Der Weg mäandert -- ist das nicht der Nußbaum von vor einer Stunde? -- und hält sich auch nicht ganz an die Karte; ich mäandere anderweitig: war nicht J. von B. nach W. gezogen? Und der Vater von S., hat der nicht in L. gearbeitet? Du kennst sie alle nicht, aber du gehst geduldig neben mir, schaust mit mir über die Autobahn und geschwollene Dörfer.

Schließlich der Wald, der mein allererster war (oft auf den Schultern des Vaters, wenn ich nicht mehr mithalten konnte); und wie ich plötzlich einen Baum erkenne (kann das sein, im Wald einen Baum?), zierlich erscheint er mir, aber die Gestalt stimmt, und ich denke, das muß er gewesen sein; vielleicht irre ich mich, ich weiß es nicht.

> _DATENTEIL_:
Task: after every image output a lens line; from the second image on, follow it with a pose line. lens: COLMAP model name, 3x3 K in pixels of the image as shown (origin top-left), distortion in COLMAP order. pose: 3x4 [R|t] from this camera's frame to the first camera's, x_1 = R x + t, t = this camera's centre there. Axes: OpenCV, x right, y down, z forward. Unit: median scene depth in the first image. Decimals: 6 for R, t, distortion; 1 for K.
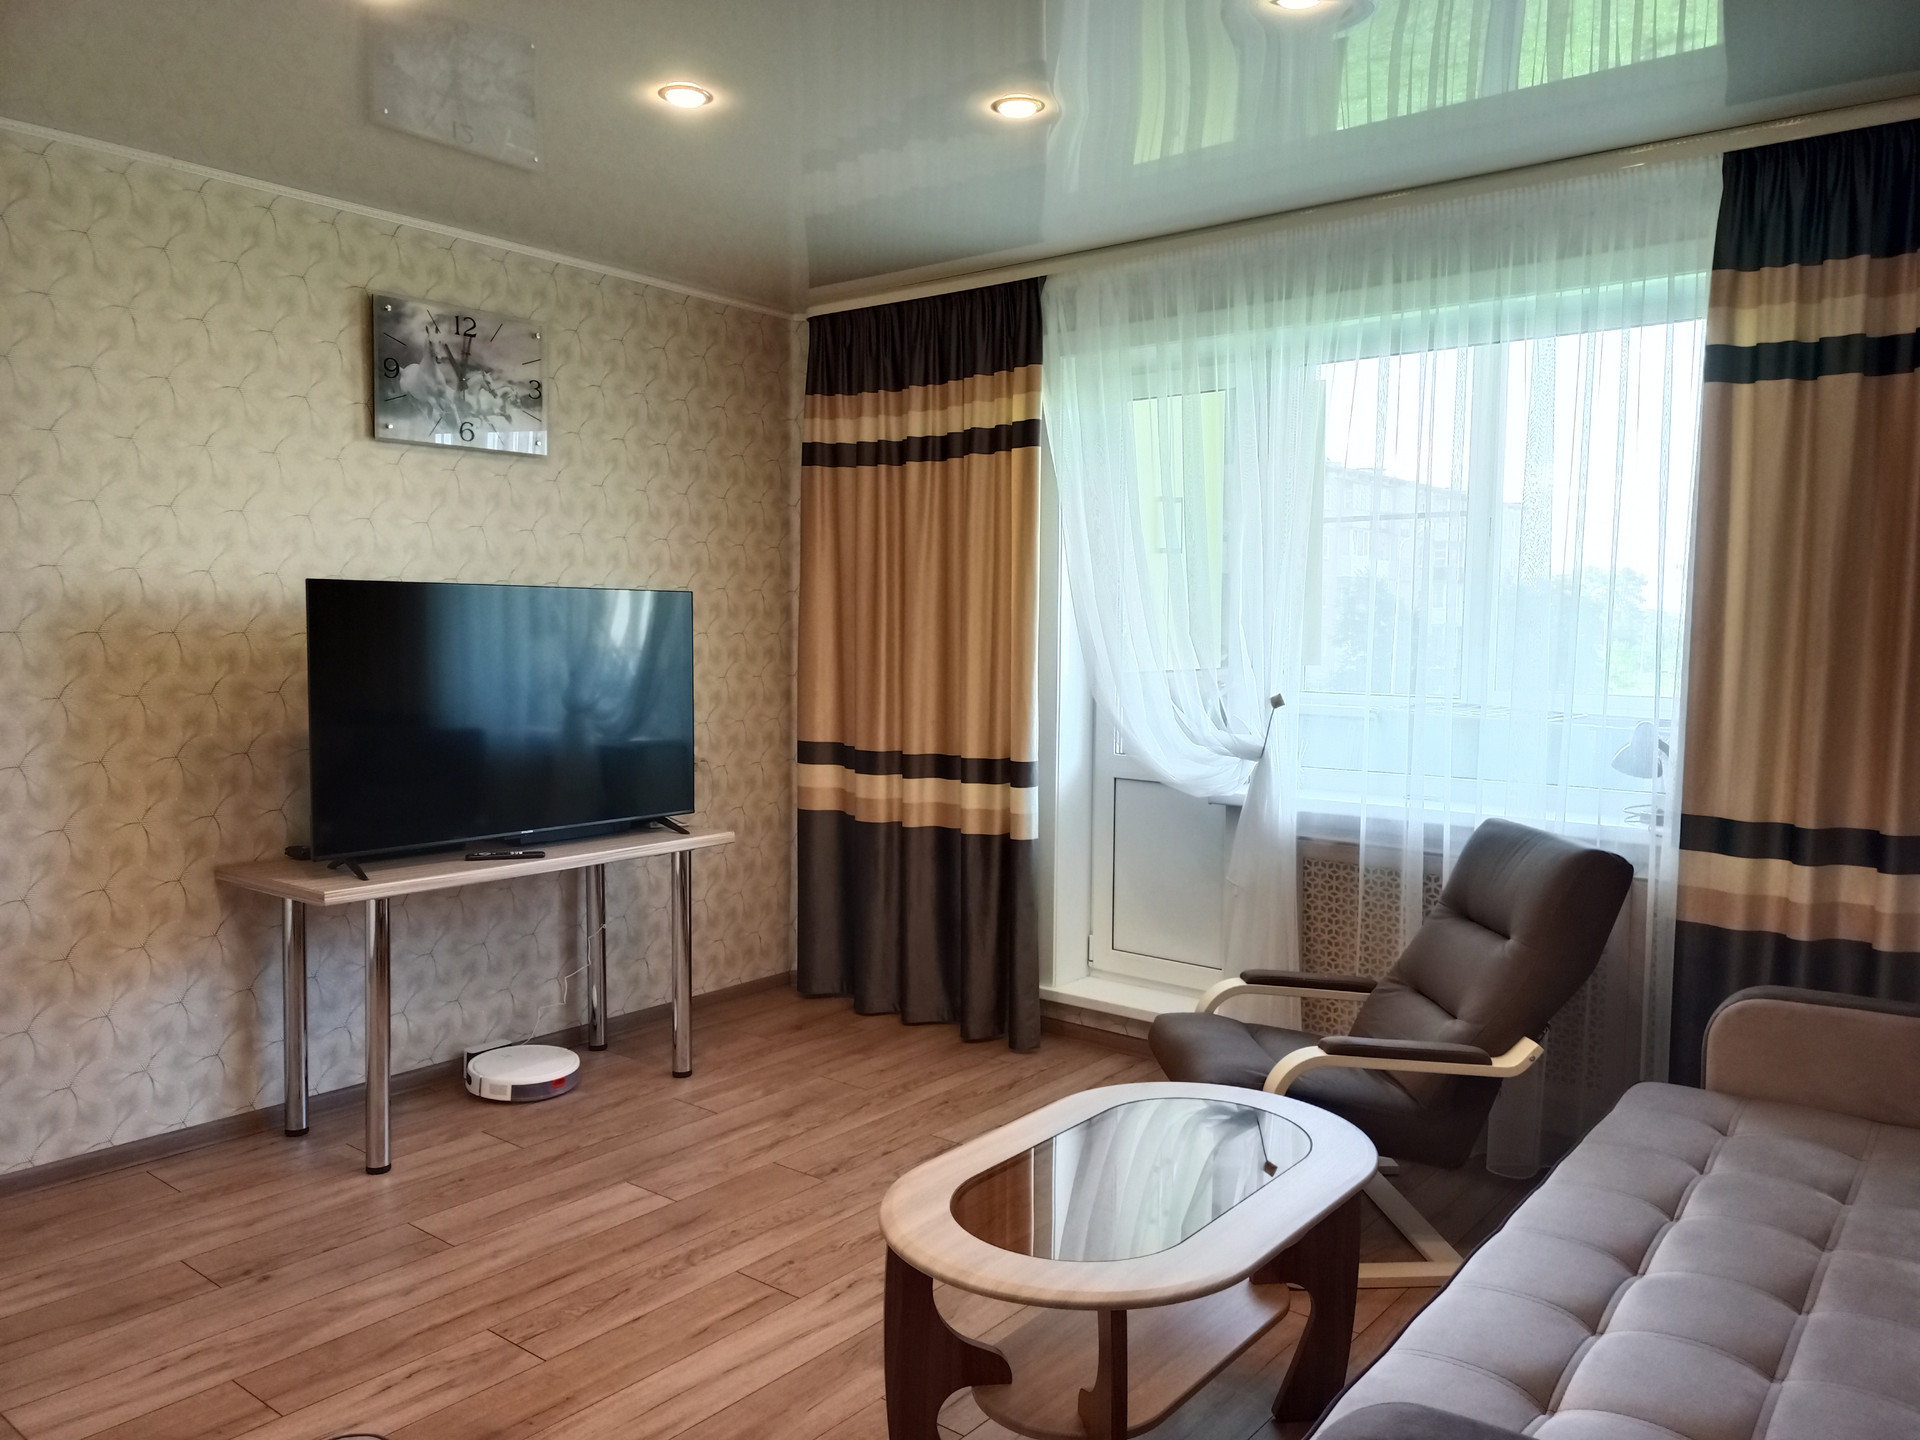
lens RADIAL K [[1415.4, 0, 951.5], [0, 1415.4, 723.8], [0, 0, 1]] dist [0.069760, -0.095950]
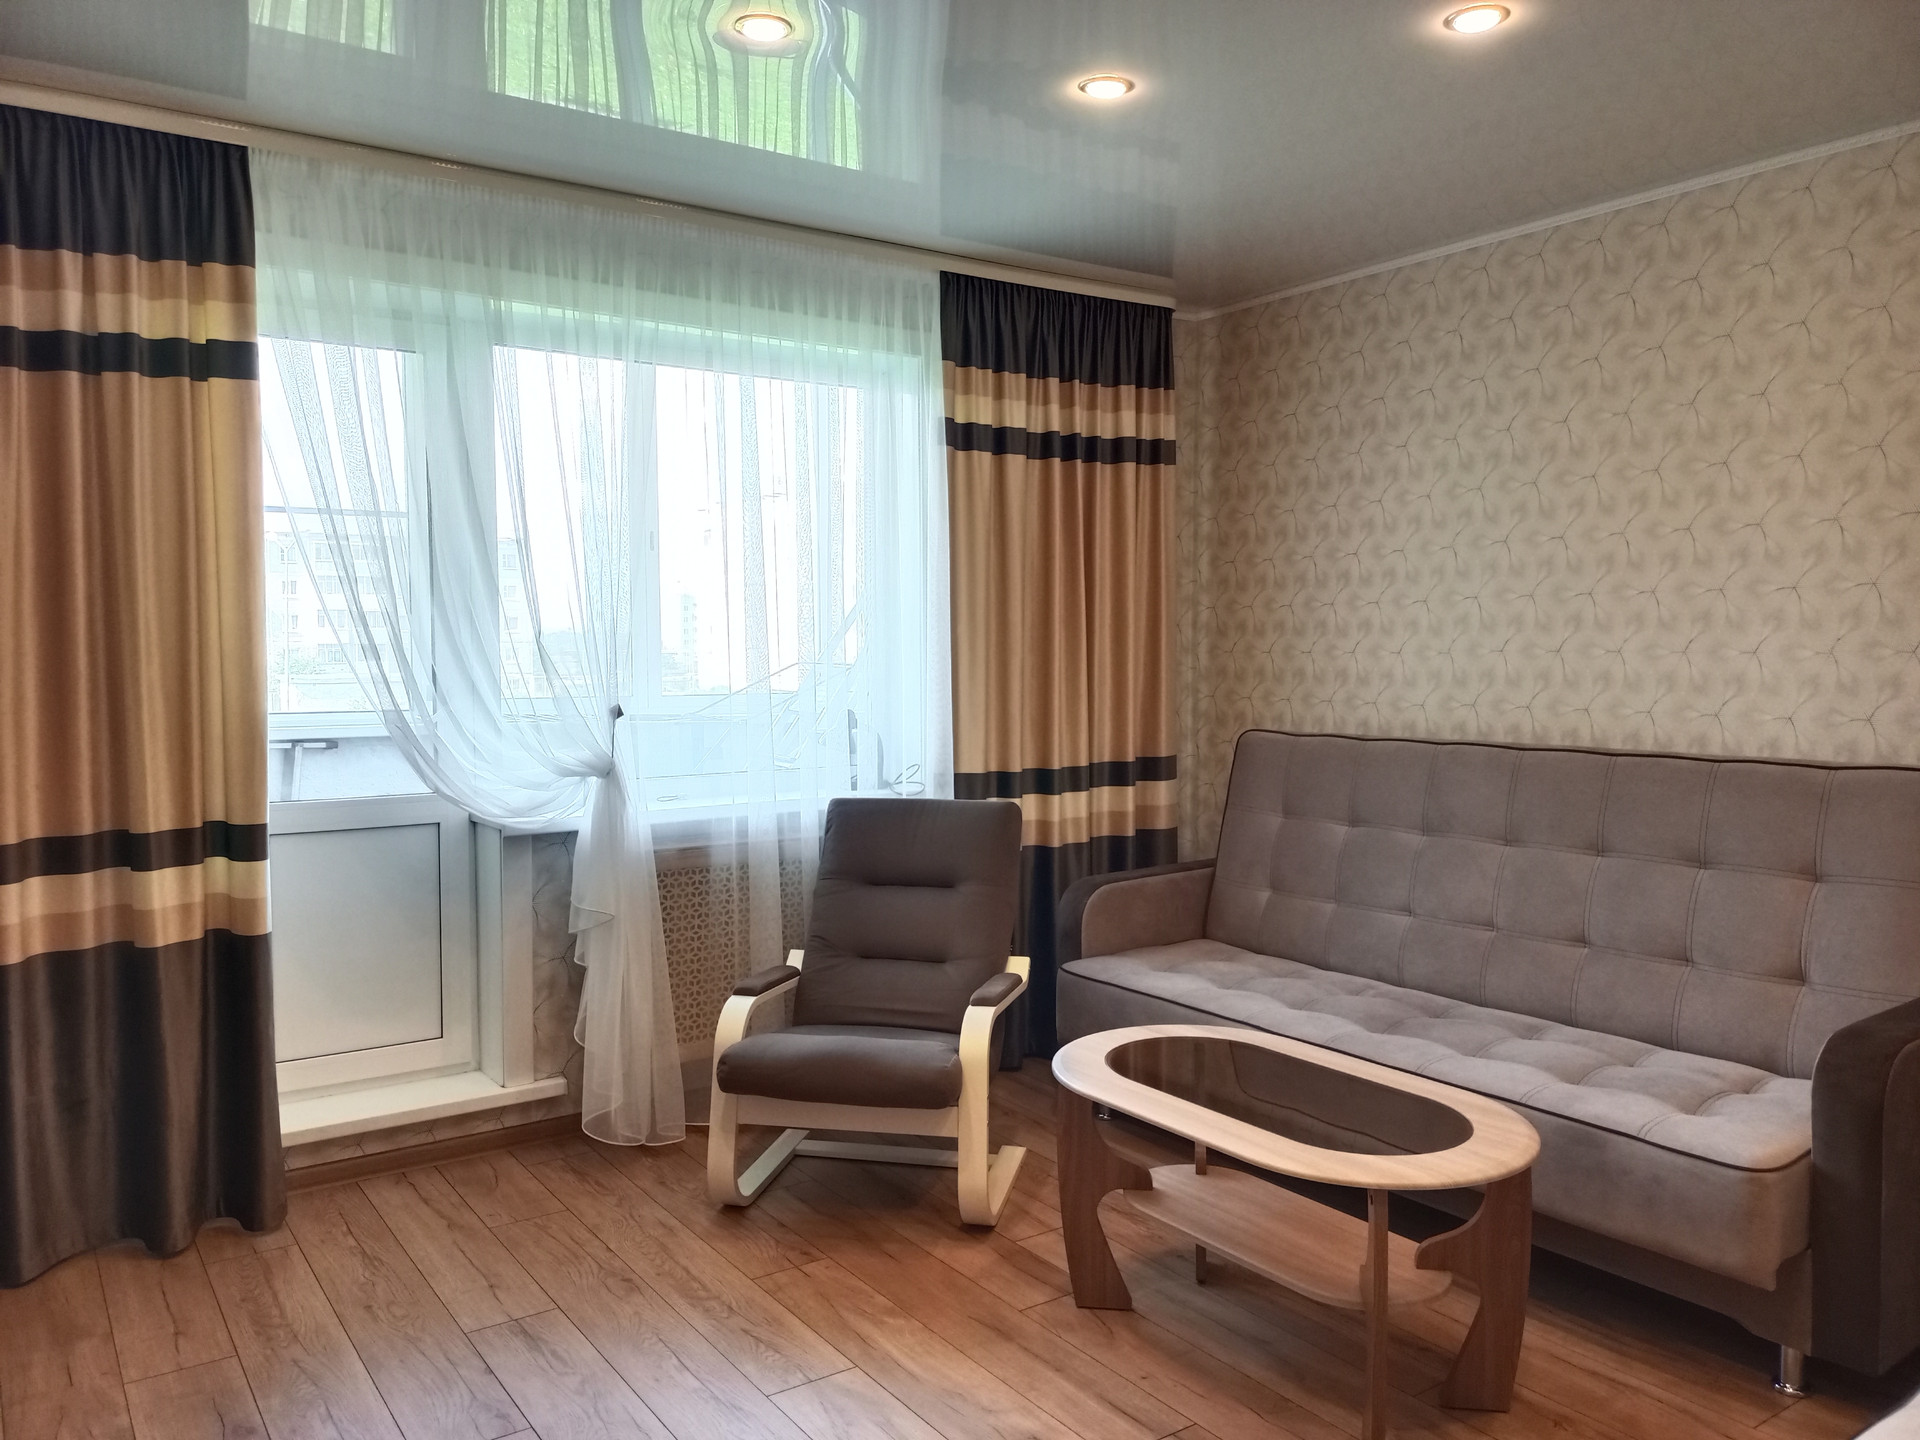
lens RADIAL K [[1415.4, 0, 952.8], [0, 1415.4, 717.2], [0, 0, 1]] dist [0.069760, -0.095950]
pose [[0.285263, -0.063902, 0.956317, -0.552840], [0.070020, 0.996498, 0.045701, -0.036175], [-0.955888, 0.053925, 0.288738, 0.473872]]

> _DIE AUFGABE_:
Setze bitte den Ausgangstext über die Wanderung zum ersten Wald der Kindheit im Anschluss an seinen letzten Satz fort.

> _LÖSUNG_:
Am Waldrand deutest du auf ein Schild: drei Kilometer nur bis zu meinem Dorf, zur Schule und Bach und Bäckerei, Straßen und Winkel voller Kindergeschichten, alter Freuden und Kümmernisse ... Ach, da möchte ich nicht hin; laß uns heute den anderen Weg nehmen, heute den Kirchturm von ferne betrachten. Aber wenn ich irgendwann diese drei Kilometer auch noch gehe, dann hätte ich dich gern bei mir.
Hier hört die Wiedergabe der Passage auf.